**What is needed**: In the records below, how many lines hold the word "format"? Give only the number.

**Data excerpts**:
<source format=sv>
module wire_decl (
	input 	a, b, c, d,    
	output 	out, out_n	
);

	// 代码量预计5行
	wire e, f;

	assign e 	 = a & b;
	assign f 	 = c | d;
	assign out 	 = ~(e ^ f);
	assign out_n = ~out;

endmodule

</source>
==
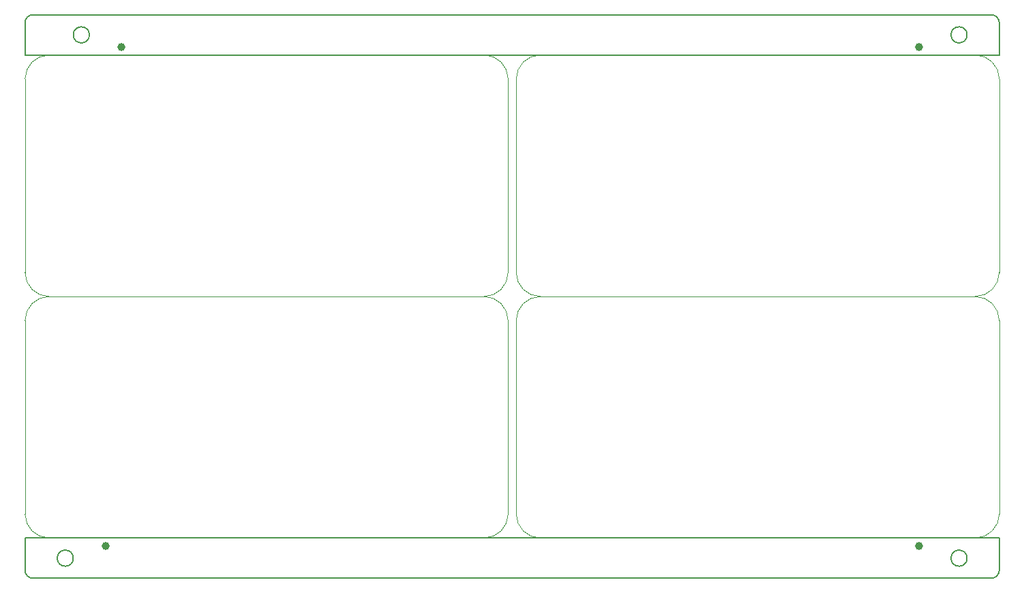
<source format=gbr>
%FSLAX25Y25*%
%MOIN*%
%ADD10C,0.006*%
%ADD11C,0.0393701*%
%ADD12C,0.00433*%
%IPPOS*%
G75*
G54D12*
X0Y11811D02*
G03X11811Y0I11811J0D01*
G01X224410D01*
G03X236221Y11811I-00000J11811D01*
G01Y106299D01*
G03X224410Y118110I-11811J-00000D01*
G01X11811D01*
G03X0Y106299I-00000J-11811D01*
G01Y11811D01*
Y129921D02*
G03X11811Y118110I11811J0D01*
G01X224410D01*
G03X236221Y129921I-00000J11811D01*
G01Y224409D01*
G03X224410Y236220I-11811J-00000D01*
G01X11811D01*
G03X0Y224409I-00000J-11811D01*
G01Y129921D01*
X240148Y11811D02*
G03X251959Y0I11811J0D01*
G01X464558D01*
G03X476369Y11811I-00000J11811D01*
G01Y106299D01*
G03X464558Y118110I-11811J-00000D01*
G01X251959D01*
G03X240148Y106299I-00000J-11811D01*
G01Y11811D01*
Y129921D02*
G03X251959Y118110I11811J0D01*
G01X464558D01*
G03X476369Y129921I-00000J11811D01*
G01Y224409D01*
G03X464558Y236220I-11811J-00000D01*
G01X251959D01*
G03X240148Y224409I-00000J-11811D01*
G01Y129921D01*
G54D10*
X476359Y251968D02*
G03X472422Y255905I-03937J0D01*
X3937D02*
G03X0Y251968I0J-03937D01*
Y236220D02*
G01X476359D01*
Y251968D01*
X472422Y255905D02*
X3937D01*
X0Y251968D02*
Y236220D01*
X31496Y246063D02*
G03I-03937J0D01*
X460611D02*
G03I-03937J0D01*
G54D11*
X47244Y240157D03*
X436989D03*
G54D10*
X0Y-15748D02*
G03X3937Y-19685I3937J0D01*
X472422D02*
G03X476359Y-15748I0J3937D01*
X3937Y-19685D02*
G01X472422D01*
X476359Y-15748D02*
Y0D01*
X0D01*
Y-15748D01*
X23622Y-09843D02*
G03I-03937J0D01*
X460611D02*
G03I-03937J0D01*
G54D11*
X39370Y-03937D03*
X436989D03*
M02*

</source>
---
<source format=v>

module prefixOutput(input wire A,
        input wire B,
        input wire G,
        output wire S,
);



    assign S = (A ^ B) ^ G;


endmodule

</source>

**Solution for this task**: 3